## Job item:
Say whether each statement agrees with the passage below on losing parents, answering yes or no and quoting the exact words that decide it. 1. The first writer was pregnant when the father died. 2. The first writer's mother died in her early sixties. 3. The second writer's father died of leukemia when that writer was 4 years old.

## Text passage:
After my father died 29 years ago, I felt as though I were suddenly on the edge of a precipice…as though his life had stood between me and mortality, and now that layer of protection were gone. It was totally an illusion, especially since both his mother and my mother were still living, but I felt that exposure keenly. Maybe it was just that losing my parent meant death was real.

I was pregnant when he died. I grieved for two years, through the birth and early life of my elder son, and I still miss him. There are so many things I’d like to have shared with him about my adult life and so many things I’d have liked to hear him talk about. Sometimes my son, who resembles him in many ways, looks so much like him in a momentary flash of posture or expression that it brings me to tears.

My mother was a different story. Through her later years, even though we were on opposite coasts, I talked to her on the phone every week, sent her things, and contributed materially to her support and comfort. I also traveled east to visit her, using up my two weeks’ vacation every year instead of doing things with my family. I still don’t know if that was right or not.

She fell apart by inches. As her husband put it once, “She has health problems from head to toe, not missing much in between.”

That spectacle left me with a permanent horror of creeping decrepitude and also of outliving my means. It’s the major reason why I am grateful every day for my ability to navigate under my own power.

When my mother died four years ago, I was ready to let her go. I think of her often, but I don’t have the same ache that I had and still sometimes have for my father. There was also conflict in my relationship with her that I never had with him.

He died in his early sixties, she in her latter eighties. That makes a difference. In his case it seemed really premature, and in hers it wasn’t.

gondwanalon's avatar

My Father died of leukemia when I was 4 years old. I have always cherished my many foggy memories of him. My Mother died of sideroblastic anemia when I was 45 years old (17 years ago). She had a very hard life trying her best to raise my two older sisters and me. We were such a very sad bunch. I wouldn’t call us a family as it was pretty much “every man for themselves” kind of survival mode living. Now I am so sorry that I didn’t do more to try to make my Mother’s life easier.

## Dataset extract:
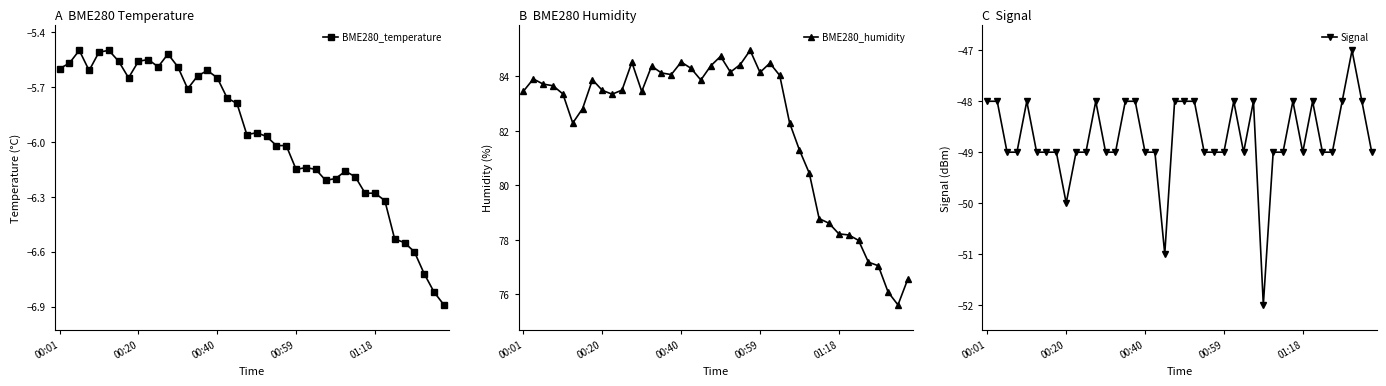

True or false: BME280_temperature has more than 2 points higher than both neighbors.

True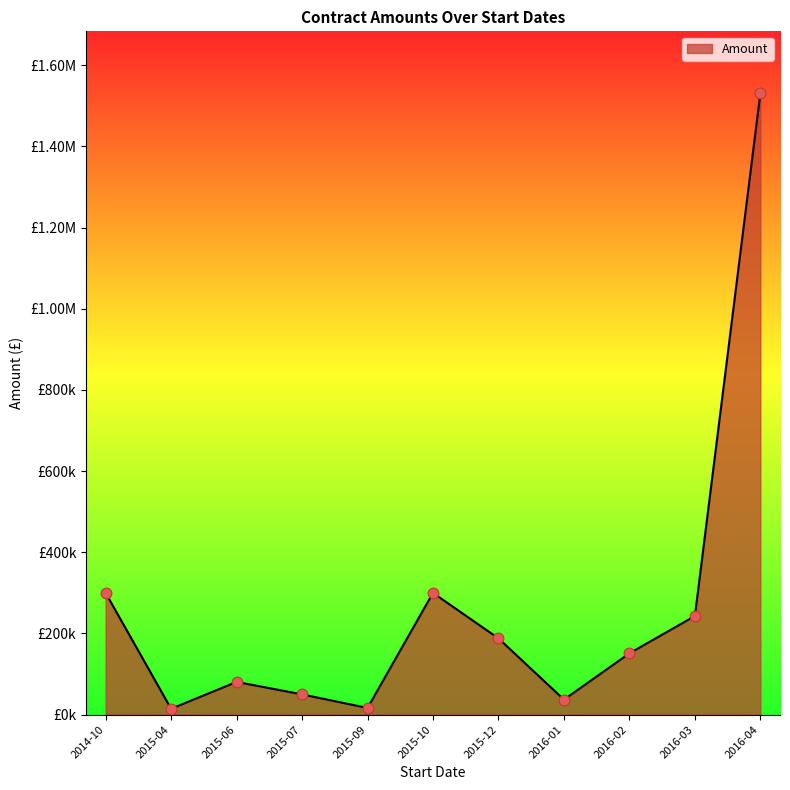

Between 2016-01 and 2014-10, which is larger?

2014-10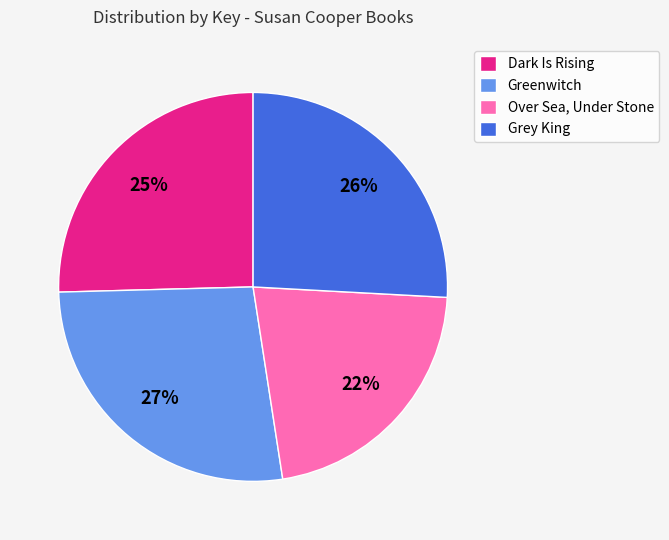

What percentage is the Greenwitch slice, to the nearest percent?

27%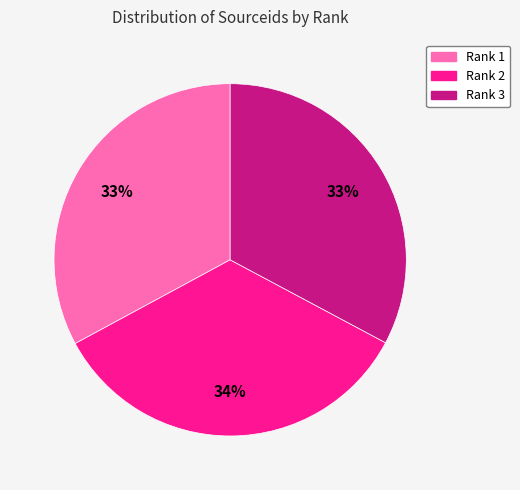

How many segments does this pie chart have?

3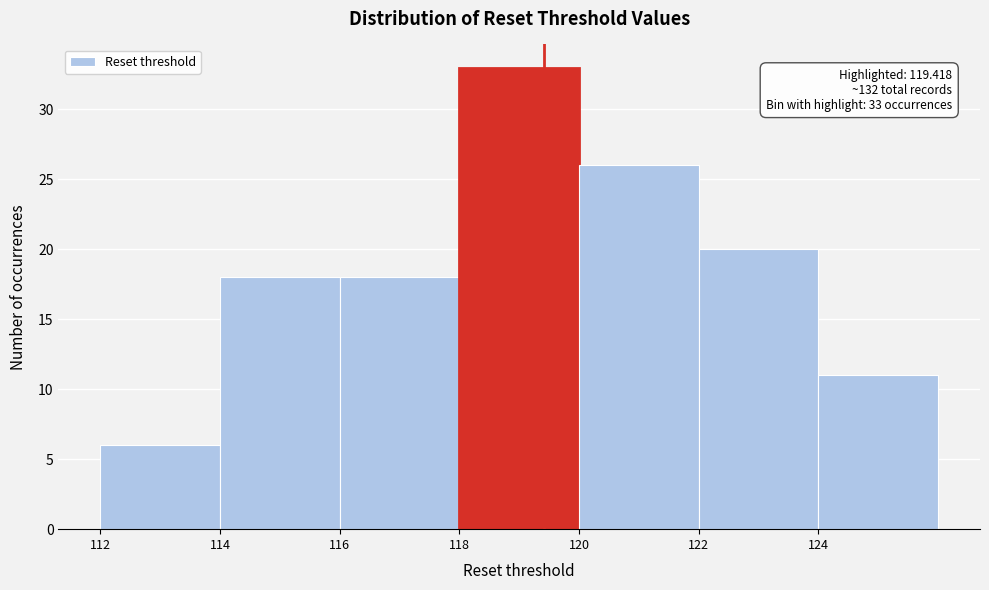

Which range on the x-axis has the tallest bar?

118 to 120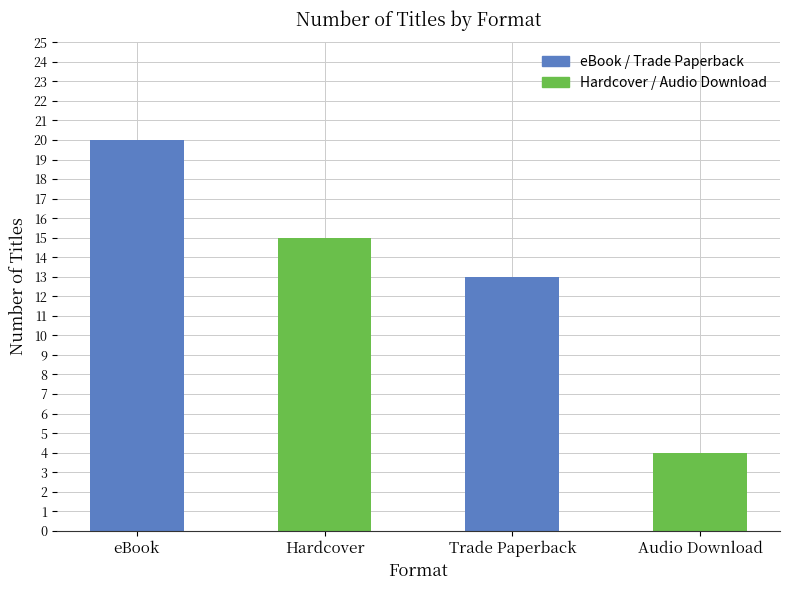

What is the change in value from Hardcover to Trade Paperback?

-2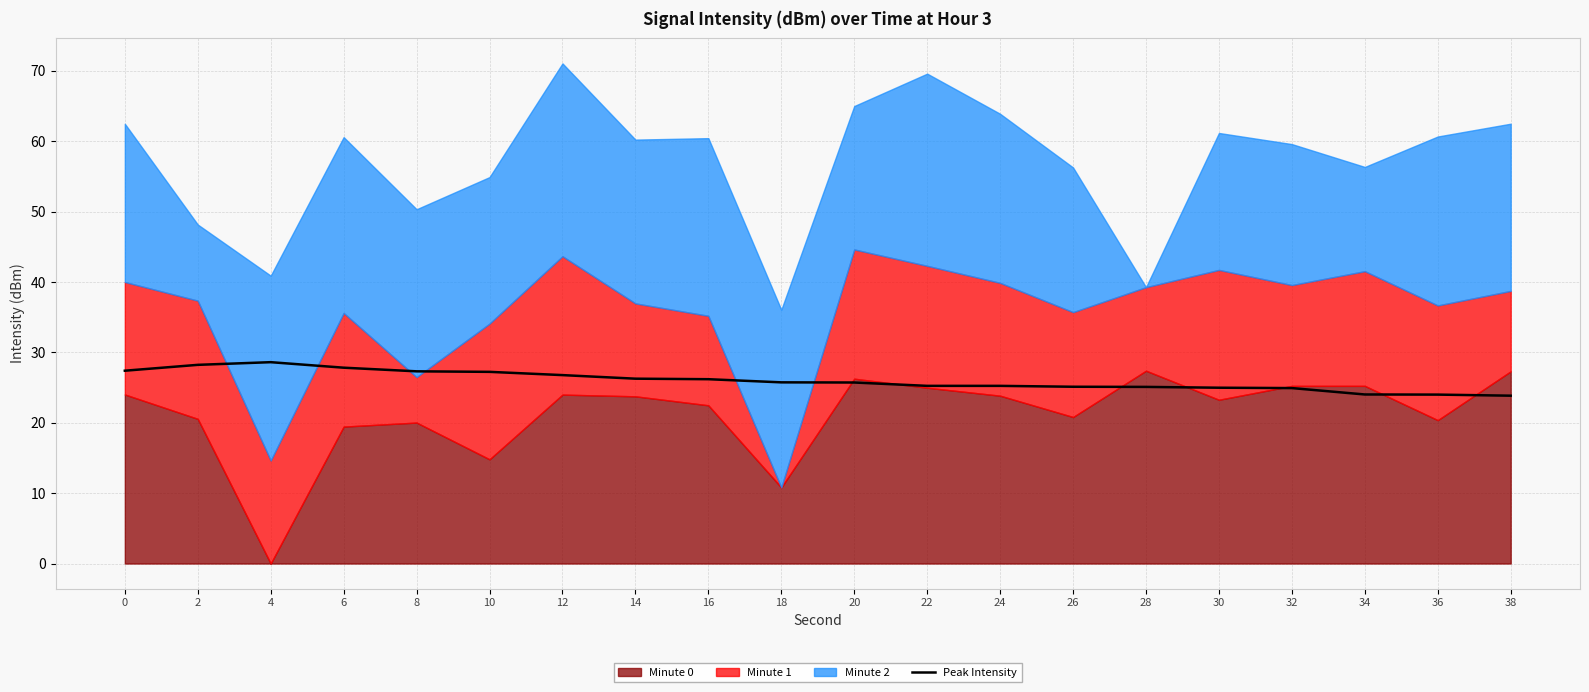

The value at 10 is 27.2. True or false?

True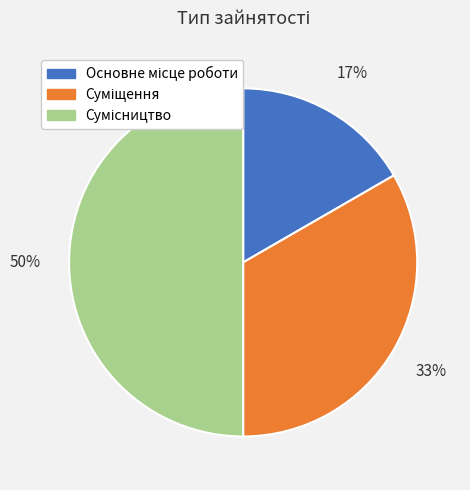

To the nearest percent, what is the average slice percentage?

33%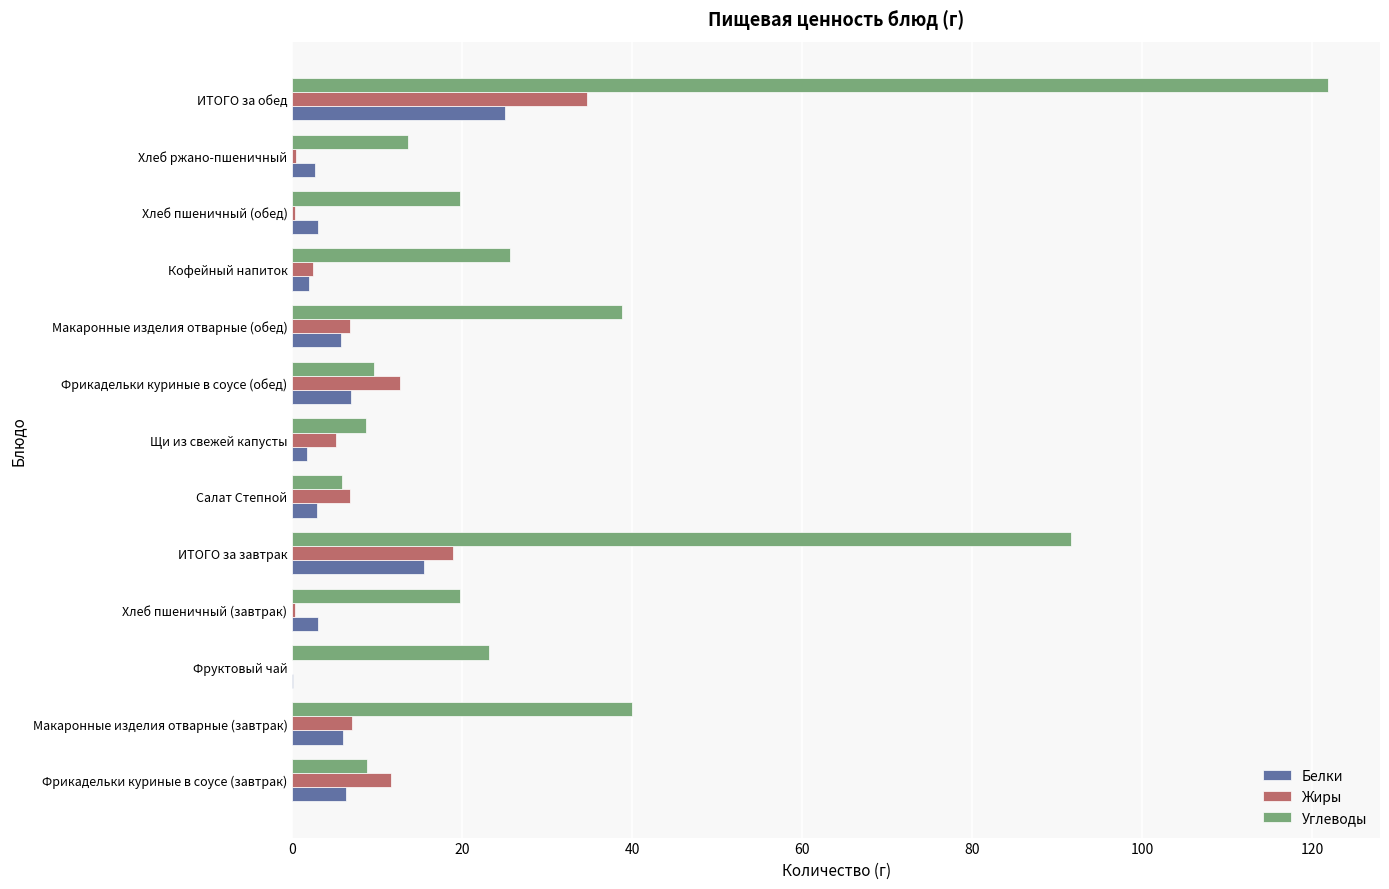

At which label is Белки closest to 12?

ИТОГО за завтрак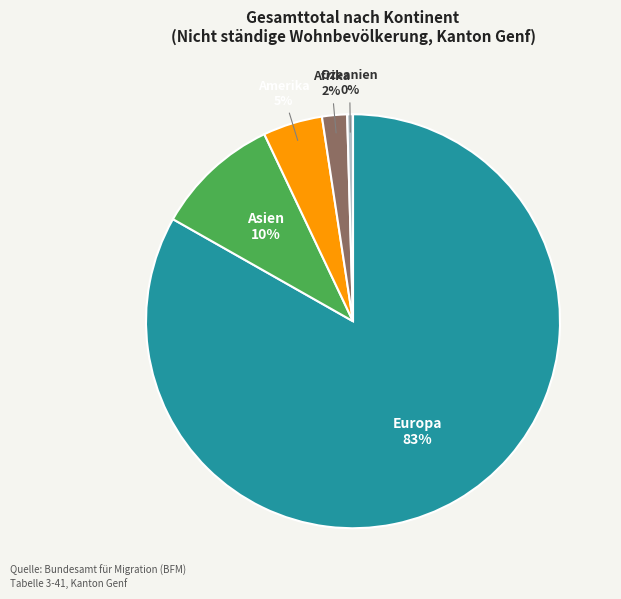

Count the number of slices in the pie.

5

## Task answer:
1. Yes: "I was pregnant when he died."
2. No: "He died in his early sixties, she in her latter eighties."
3. Yes: "My Father died of leukemia when I was 4 years old."